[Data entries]
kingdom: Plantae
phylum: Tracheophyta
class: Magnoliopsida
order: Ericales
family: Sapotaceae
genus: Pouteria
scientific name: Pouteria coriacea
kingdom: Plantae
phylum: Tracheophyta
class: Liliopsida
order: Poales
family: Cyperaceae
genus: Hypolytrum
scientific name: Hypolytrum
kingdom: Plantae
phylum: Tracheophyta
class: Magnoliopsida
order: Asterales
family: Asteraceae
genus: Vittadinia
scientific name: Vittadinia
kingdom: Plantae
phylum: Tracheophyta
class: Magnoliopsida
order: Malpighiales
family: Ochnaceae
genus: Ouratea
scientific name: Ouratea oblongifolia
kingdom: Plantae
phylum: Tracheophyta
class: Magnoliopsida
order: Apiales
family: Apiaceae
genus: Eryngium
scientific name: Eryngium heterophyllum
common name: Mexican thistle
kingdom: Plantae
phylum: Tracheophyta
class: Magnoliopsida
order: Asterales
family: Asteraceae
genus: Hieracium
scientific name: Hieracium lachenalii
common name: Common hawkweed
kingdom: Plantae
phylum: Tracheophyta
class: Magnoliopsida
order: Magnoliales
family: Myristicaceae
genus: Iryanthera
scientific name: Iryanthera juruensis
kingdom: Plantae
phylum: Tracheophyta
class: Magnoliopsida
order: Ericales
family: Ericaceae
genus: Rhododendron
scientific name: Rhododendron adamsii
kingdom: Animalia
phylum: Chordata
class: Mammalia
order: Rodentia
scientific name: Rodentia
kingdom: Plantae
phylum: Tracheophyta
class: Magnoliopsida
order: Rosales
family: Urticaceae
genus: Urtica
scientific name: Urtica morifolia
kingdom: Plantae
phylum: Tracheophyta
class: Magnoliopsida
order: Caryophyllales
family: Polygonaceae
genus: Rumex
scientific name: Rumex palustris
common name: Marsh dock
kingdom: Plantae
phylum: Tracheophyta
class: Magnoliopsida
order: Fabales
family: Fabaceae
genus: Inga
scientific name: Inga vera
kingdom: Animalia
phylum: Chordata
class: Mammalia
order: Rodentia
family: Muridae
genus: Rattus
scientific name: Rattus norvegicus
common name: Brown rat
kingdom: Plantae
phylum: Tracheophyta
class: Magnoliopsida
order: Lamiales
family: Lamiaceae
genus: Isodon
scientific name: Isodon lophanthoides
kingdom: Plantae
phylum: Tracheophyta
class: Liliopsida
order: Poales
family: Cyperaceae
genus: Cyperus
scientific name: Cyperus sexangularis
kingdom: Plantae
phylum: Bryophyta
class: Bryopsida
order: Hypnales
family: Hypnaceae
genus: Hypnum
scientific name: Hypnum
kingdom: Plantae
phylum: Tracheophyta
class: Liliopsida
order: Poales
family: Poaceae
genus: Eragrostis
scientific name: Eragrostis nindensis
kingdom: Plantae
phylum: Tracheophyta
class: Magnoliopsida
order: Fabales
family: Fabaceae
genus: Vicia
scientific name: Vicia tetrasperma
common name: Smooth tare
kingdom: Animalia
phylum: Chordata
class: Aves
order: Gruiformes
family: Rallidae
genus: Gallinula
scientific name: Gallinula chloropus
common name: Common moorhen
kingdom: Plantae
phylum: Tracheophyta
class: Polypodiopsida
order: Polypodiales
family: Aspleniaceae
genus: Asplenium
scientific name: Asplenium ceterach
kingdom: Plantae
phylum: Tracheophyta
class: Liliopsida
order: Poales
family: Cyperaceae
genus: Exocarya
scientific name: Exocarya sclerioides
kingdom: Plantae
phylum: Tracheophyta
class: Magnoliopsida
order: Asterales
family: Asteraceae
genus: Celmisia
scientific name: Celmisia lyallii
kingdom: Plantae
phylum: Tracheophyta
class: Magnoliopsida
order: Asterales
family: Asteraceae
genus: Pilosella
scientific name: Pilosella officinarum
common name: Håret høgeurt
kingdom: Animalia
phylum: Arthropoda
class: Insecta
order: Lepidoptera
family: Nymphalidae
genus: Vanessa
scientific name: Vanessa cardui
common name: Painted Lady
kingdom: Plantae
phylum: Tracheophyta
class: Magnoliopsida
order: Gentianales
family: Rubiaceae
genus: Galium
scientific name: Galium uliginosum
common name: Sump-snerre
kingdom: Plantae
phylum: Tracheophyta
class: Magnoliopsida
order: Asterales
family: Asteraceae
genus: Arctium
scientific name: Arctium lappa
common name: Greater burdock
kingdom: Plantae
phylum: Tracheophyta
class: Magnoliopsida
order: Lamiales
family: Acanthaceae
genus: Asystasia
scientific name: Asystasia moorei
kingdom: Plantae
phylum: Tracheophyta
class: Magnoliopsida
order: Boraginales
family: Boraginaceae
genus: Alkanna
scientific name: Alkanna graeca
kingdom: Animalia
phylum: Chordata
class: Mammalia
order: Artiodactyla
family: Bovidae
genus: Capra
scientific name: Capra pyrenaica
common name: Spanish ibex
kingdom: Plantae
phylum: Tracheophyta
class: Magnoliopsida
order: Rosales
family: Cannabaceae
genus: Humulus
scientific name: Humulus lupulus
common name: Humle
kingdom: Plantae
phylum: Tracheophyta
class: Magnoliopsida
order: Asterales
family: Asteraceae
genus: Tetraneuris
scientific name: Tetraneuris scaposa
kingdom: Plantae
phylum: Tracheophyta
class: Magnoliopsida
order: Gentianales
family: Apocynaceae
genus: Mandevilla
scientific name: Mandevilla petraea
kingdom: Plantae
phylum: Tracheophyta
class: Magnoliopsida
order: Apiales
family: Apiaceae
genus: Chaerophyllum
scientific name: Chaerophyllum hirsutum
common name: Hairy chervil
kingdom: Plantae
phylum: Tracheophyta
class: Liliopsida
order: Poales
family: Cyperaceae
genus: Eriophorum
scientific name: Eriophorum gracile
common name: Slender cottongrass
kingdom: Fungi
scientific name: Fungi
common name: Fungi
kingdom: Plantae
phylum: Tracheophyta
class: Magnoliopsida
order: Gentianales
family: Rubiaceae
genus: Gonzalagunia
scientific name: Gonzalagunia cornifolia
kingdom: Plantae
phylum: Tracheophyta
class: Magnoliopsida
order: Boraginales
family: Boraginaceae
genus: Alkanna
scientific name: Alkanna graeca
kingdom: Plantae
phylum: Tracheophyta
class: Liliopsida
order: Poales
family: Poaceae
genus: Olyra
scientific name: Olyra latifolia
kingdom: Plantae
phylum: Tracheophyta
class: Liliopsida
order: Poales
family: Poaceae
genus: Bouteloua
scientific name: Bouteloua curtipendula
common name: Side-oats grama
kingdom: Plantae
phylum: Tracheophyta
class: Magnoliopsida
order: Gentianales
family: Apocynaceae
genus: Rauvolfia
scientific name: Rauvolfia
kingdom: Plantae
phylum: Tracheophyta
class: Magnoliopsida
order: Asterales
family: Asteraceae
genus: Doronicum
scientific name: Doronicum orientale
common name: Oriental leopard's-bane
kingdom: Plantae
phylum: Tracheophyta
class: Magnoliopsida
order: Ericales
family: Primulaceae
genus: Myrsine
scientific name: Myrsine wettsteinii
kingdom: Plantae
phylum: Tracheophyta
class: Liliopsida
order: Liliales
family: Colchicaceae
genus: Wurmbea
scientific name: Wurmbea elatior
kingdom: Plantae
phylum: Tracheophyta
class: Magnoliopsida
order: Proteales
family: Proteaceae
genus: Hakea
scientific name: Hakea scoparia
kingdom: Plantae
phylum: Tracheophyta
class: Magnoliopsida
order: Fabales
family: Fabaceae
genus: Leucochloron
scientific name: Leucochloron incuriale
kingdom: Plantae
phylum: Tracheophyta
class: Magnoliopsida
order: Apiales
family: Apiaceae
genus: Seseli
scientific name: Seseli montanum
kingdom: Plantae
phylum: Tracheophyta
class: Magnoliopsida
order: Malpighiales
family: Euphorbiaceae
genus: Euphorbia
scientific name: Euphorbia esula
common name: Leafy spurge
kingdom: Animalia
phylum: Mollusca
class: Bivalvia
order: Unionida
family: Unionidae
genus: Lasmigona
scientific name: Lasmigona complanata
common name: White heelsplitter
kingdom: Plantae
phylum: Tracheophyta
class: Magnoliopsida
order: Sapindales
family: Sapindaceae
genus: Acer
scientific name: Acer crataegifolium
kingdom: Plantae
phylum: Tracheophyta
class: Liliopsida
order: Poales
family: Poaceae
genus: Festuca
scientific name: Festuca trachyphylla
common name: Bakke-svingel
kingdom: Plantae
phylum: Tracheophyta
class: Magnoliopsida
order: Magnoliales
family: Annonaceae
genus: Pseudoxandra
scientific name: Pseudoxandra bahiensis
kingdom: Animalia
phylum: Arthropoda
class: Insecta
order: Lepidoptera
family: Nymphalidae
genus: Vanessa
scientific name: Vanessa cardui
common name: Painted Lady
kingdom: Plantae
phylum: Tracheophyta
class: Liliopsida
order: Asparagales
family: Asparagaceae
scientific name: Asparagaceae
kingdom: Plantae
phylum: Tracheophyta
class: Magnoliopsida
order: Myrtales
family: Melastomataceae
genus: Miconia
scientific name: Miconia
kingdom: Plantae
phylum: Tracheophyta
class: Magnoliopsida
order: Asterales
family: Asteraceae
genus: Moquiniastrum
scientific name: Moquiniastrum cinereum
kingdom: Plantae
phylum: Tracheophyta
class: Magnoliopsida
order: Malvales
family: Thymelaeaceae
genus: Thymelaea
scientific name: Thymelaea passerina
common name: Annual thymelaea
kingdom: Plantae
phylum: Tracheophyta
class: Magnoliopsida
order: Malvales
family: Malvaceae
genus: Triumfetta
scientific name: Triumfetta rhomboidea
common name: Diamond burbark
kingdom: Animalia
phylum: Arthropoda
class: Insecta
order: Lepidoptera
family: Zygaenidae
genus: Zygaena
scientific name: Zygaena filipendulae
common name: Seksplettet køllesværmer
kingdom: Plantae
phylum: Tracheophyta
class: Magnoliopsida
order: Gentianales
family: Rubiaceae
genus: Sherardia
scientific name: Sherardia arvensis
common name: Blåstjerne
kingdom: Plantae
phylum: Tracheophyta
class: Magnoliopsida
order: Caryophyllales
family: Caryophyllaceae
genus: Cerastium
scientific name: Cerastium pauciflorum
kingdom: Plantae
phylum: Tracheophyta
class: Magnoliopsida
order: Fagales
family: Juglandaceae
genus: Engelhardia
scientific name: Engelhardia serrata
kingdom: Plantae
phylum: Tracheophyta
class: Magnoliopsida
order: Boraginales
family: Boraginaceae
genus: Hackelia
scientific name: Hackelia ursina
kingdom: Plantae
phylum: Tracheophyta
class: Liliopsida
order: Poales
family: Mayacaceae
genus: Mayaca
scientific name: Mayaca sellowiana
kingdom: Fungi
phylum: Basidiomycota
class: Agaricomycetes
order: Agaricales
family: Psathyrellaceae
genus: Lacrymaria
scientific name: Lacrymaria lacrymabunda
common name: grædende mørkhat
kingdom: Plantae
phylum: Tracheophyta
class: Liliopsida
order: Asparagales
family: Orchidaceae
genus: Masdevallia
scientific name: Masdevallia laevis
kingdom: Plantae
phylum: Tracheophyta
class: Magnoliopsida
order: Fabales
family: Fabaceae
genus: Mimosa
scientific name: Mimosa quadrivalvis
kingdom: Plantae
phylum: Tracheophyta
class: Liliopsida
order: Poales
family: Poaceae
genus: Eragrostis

Work to complete:
Copy the lines of the material verbatim, beginning at the line that contains "family: Unionidae" and stopping after the line that contains "common name: Blåstjerne".

Response:
family: Unionidae
genus: Lasmigona
scientific name: Lasmigona complanata
common name: White heelsplitter
kingdom: Plantae
phylum: Tracheophyta
class: Magnoliopsida
order: Sapindales
family: Sapindaceae
genus: Acer
scientific name: Acer crataegifolium
kingdom: Plantae
phylum: Tracheophyta
class: Liliopsida
order: Poales
family: Poaceae
genus: Festuca
scientific name: Festuca trachyphylla
common name: Bakke-svingel
kingdom: Plantae
phylum: Tracheophyta
class: Magnoliopsida
order: Magnoliales
family: Annonaceae
genus: Pseudoxandra
scientific name: Pseudoxandra bahiensis
kingdom: Animalia
phylum: Arthropoda
class: Insecta
order: Lepidoptera
family: Nymphalidae
genus: Vanessa
scientific name: Vanessa cardui
common name: Painted Lady
kingdom: Plantae
phylum: Tracheophyta
class: Liliopsida
order: Asparagales
family: Asparagaceae
scientific name: Asparagaceae
kingdom: Plantae
phylum: Tracheophyta
class: Magnoliopsida
order: Myrtales
family: Melastomataceae
genus: Miconia
scientific name: Miconia
kingdom: Plantae
phylum: Tracheophyta
class: Magnoliopsida
order: Asterales
family: Asteraceae
genus: Moquiniastrum
scientific name: Moquiniastrum cinereum
kingdom: Plantae
phylum: Tracheophyta
class: Magnoliopsida
order: Malvales
family: Thymelaeaceae
genus: Thymelaea
scientific name: Thymelaea passerina
common name: Annual thymelaea
kingdom: Plantae
phylum: Tracheophyta
class: Magnoliopsida
order: Malvales
family: Malvaceae
genus: Triumfetta
scientific name: Triumfetta rhomboidea
common name: Diamond burbark
kingdom: Animalia
phylum: Arthropoda
class: Insecta
order: Lepidoptera
family: Zygaenidae
genus: Zygaena
scientific name: Zygaena filipendulae
common name: Seksplettet køllesværmer
kingdom: Plantae
phylum: Tracheophyta
class: Magnoliopsida
order: Gentianales
family: Rubiaceae
genus: Sherardia
scientific name: Sherardia arvensis
common name: Blåstjerne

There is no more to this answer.